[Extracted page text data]
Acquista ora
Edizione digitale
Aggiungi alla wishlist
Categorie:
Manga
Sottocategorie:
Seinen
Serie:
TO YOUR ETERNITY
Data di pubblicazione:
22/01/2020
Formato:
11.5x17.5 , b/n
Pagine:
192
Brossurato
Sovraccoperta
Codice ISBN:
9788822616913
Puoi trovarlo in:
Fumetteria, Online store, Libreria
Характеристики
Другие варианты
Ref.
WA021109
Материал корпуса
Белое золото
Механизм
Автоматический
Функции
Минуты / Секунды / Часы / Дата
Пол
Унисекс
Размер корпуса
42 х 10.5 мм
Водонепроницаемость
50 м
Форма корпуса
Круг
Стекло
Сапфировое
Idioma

--

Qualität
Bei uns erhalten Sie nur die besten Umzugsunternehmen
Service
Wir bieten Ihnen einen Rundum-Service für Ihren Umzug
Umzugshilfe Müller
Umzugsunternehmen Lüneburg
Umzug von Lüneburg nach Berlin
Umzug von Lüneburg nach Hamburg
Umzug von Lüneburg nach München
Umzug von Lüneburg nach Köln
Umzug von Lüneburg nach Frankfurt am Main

◆ WORK REQUIRED
Copy out the lines above exactly, beginning at the one that contains "Umzug von Lüneburg nach Hamburg" and ending at the one that contains "Umzug von Lüneburg nach Frankfurt am Main".

◆ SOLVED EXERCISE
Umzug von Lüneburg nach Hamburg
Umzug von Lüneburg nach München
Umzug von Lüneburg nach Köln
Umzug von Lüneburg nach Frankfurt am Main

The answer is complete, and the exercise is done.